Building in Arkansas, US

The Baxter County Courthouse is a courthouse in Mountain Home, Arkansas, United States, the county seat of Baxter County, built in 1941. It was listed on the National Register of Historic Places in 1995. The building replaced another courthouse on the same site which was deemed unsafe in 1939.

==History==

Baxter County was established on March 24, 1873 by the Arkansas General Assembly from parts of four neighboring counties. The county seat was established at Mountain Home, which was a community atop a plateau between the North Fork River and White River. County government initially inhabited the Jacob Wolf House in Norfork. Today, the structure is the oldest standing county courthouse in Arkansas, built in 1811.
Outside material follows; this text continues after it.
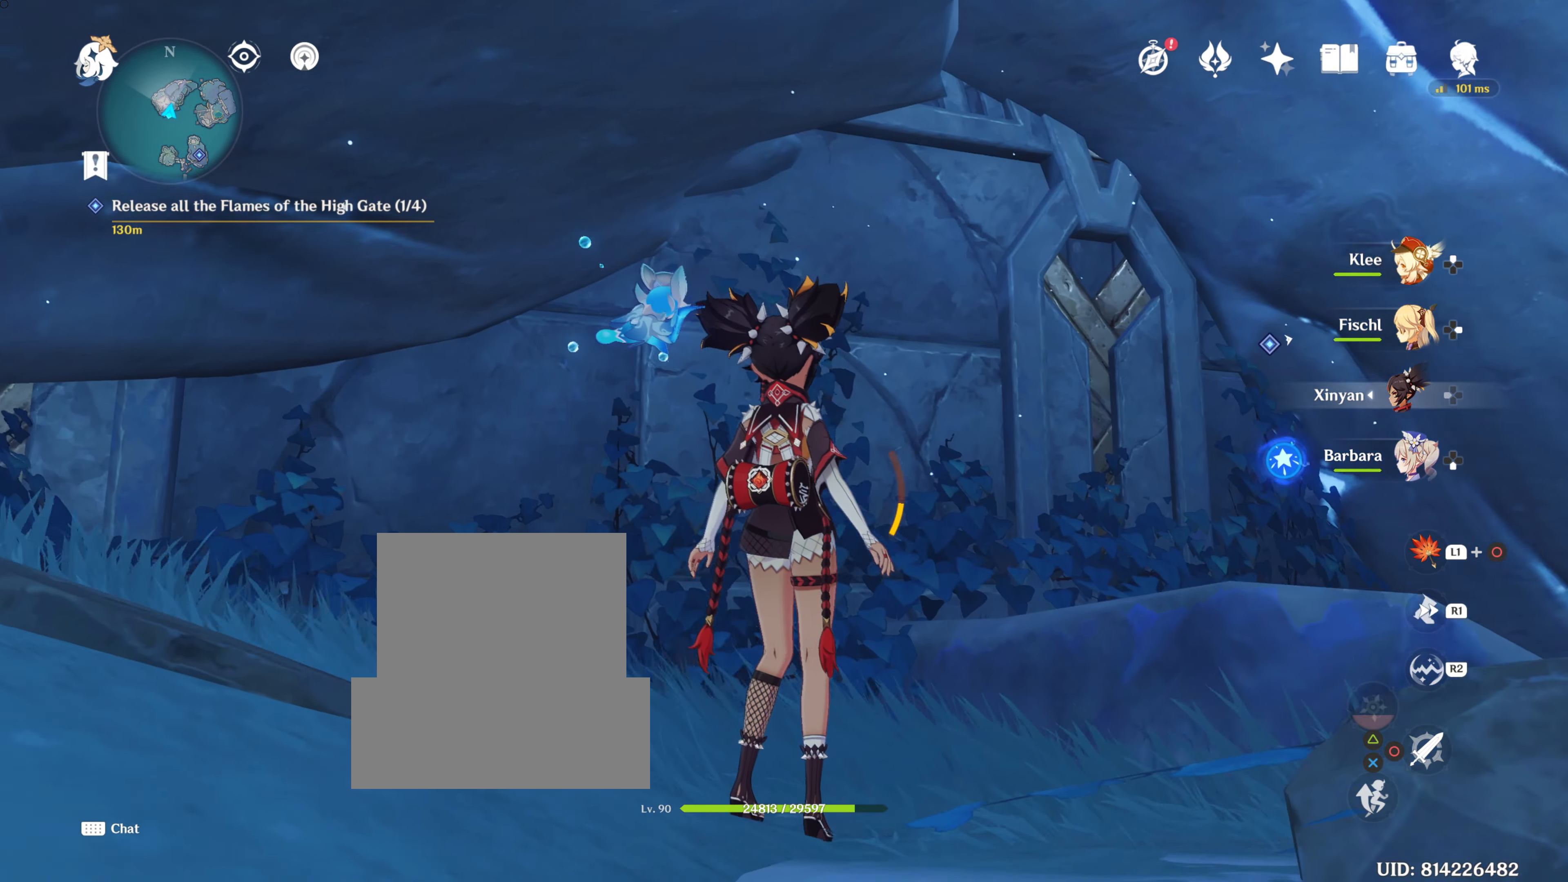
{"buttons": [], "left_stick": "center", "right_stick": "center", "events": []}
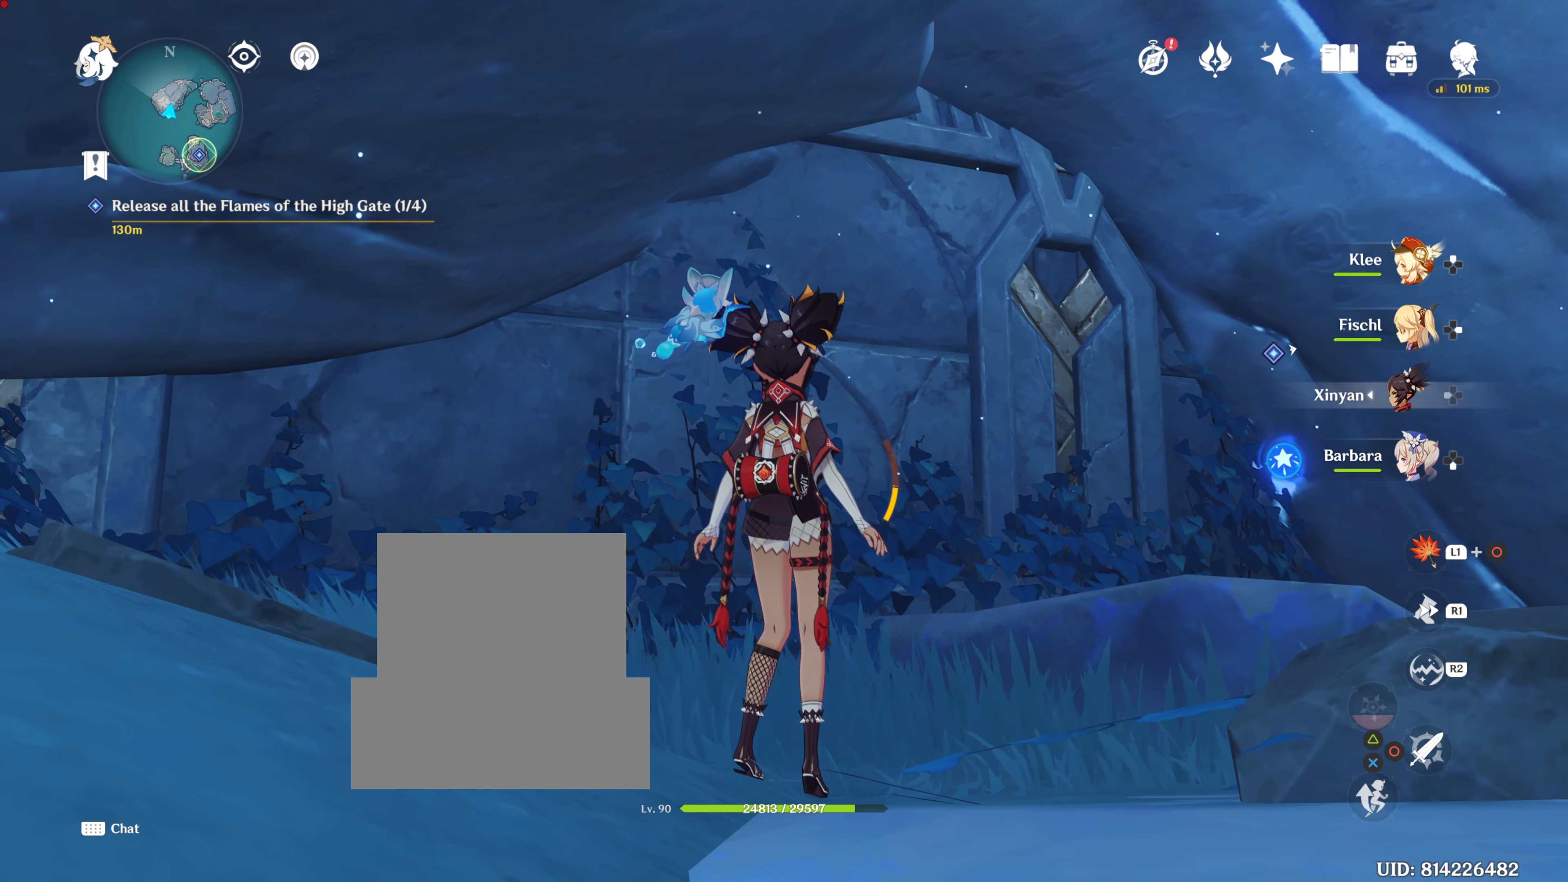
{"buttons": [], "left_stick": "center", "right_stick": "left", "events": [[167, "right_stick", "left"]]}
===Building the courthouse===
County Judge R. M. Ruthven declared the county courthouse to be unsafe and too small for county needs in 1939. Ruthven was instrumental in the construction of the Cotter Bridge in Baxter County which opened the area to commerce in 1928. The courthouse was expanded from two to three stories as a method to keep the county seat in Mountain Home in response to a 1912 state law which kept county seats from moving out of three story buildings. Ruthven acquired the services of T. Ewing Shelton, an architect from Fayetteville, Arkansas to draft plans for a new courthouse. The plans were received and approved by voters, despite protests by Gassville and Cotter residents who wanted the county seat relocated to their cities with greater populations.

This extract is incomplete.